INPUT DATA.

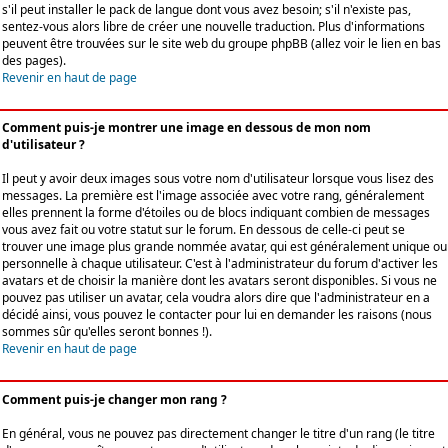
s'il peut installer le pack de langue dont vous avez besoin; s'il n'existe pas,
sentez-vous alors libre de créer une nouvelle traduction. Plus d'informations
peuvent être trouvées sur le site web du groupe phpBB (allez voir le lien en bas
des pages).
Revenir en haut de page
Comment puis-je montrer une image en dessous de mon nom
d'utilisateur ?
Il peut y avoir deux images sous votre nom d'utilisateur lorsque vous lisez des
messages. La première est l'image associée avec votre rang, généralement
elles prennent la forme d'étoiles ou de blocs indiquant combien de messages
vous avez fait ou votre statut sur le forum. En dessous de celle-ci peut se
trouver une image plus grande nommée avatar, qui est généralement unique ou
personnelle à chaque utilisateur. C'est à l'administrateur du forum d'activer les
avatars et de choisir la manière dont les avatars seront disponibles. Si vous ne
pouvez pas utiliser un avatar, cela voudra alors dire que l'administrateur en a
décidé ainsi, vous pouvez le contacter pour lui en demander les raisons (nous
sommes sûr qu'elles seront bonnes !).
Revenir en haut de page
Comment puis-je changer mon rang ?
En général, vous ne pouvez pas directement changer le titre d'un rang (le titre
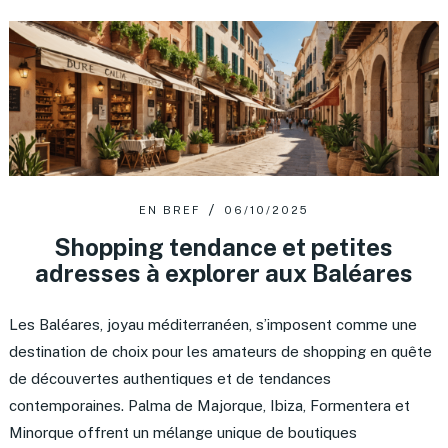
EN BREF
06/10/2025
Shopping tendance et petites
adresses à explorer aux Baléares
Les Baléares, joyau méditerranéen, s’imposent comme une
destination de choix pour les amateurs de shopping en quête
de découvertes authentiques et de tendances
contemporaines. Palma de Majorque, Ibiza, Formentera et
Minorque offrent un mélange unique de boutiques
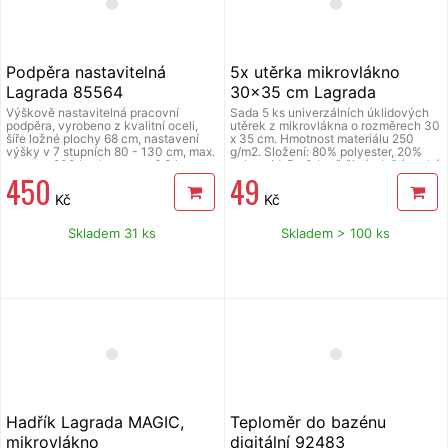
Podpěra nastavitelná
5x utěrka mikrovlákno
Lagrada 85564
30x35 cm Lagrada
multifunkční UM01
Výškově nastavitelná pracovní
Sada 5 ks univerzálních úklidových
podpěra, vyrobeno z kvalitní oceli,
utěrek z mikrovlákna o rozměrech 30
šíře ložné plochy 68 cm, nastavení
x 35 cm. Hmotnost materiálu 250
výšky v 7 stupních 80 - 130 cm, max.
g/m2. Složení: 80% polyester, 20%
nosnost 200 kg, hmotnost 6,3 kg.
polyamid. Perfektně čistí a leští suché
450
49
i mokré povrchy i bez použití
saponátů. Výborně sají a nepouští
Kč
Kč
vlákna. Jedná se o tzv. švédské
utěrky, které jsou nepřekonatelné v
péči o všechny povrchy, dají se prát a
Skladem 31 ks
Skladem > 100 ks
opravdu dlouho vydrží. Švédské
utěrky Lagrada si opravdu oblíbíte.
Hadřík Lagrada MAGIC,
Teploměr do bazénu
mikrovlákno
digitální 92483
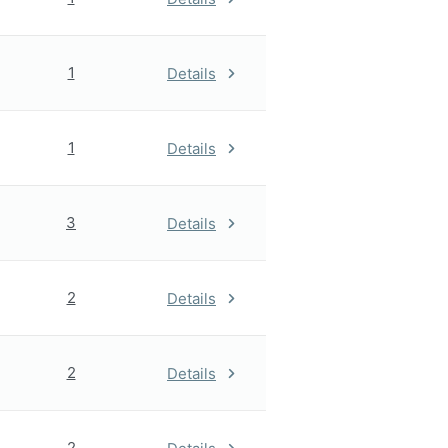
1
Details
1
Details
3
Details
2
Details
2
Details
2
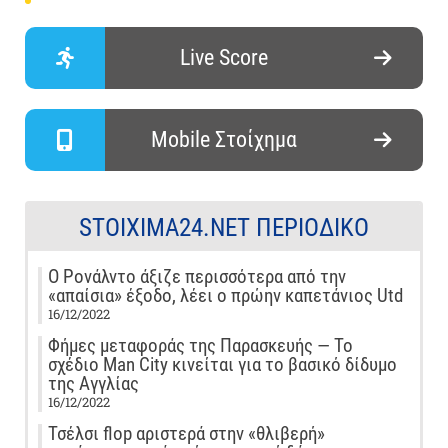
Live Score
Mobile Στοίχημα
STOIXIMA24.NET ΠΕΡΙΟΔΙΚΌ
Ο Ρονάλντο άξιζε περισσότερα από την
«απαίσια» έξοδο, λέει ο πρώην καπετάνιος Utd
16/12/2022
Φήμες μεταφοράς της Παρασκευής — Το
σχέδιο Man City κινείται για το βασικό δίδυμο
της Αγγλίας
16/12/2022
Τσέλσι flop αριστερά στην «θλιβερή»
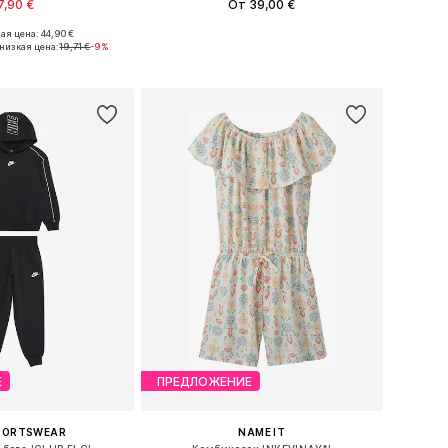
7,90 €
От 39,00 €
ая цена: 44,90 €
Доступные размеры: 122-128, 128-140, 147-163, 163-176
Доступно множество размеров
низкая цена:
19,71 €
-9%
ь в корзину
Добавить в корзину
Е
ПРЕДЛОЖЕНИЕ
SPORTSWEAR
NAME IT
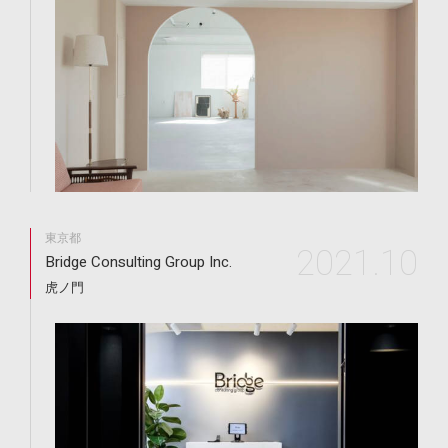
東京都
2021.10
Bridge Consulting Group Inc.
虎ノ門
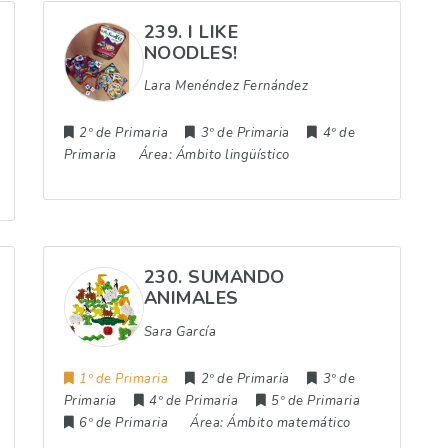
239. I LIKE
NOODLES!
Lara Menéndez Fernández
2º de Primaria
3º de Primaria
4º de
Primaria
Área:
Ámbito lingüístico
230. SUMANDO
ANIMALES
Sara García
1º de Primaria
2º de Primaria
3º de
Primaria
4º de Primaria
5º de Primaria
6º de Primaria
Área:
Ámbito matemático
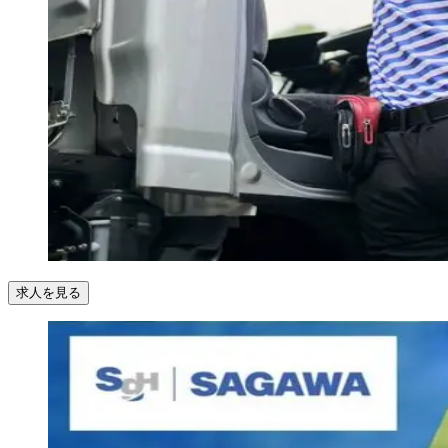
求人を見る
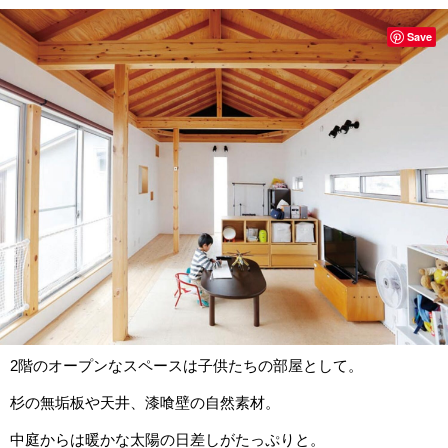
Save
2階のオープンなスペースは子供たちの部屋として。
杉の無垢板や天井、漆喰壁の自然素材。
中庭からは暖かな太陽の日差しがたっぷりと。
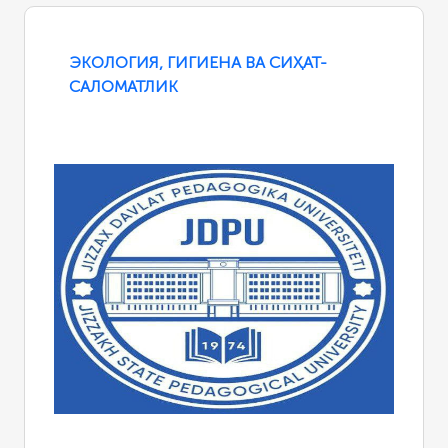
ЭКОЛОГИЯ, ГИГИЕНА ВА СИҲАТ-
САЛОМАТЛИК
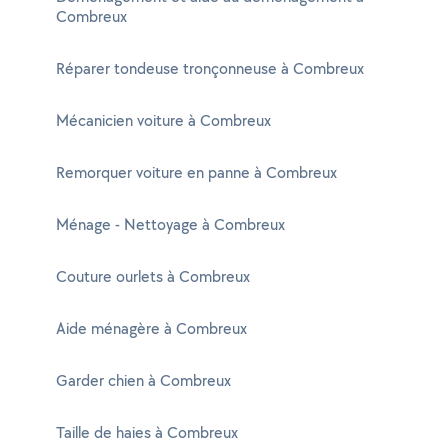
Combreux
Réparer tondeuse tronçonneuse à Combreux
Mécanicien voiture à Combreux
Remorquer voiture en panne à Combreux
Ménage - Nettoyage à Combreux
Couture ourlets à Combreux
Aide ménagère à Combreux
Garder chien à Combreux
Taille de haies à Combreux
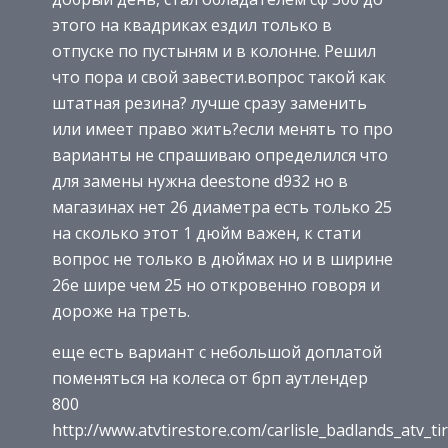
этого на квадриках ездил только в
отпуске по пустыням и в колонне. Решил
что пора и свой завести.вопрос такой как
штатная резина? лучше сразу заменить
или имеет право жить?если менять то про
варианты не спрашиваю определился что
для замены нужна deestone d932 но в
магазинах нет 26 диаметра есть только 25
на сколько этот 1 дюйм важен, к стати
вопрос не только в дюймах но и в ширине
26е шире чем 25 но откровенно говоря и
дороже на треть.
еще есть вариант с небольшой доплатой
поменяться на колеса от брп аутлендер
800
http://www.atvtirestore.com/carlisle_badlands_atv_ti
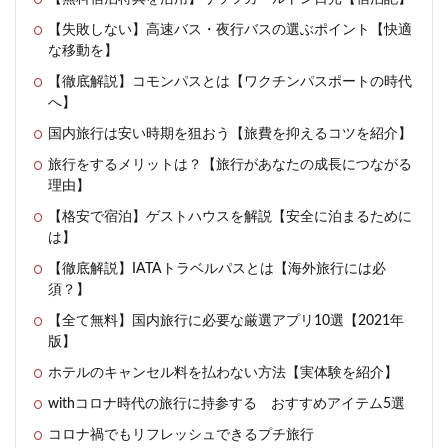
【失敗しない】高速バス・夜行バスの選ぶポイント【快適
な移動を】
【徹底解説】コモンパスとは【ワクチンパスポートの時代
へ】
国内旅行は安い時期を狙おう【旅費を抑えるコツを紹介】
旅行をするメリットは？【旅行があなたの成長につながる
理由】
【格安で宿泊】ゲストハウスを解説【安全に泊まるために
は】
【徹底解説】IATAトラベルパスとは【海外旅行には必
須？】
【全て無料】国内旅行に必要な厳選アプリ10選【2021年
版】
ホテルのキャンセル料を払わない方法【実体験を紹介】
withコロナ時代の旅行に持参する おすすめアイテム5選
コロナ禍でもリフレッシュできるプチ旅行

INSTRUCTIONS FOR THE TASK. From the records above, copy only the lines running from the line holding "En général, vous" through the line holding "multifunkční UM01", with no pictures.

RESULT FOR THIS TASK.
En général, vous ne pouvez pas directement changer le titre d'un rang (le titre
EN BREF
06/10/2025
Shopping tendance et petites
adresses à explorer aux Baléares
Les Baléares, joyau méditerranéen, s’imposent comme une
destination de choix pour les amateurs de shopping en quête
de découvertes authentiques et de tendances
contemporaines. Palma de Majorque, Ibiza, Formentera et
Minorque offrent un mélange unique de boutiques
Podpěra nastavitelná
5x utěrka mikrovlákno
Lagrada 85564
30x35 cm Lagrada
multifunkční UM01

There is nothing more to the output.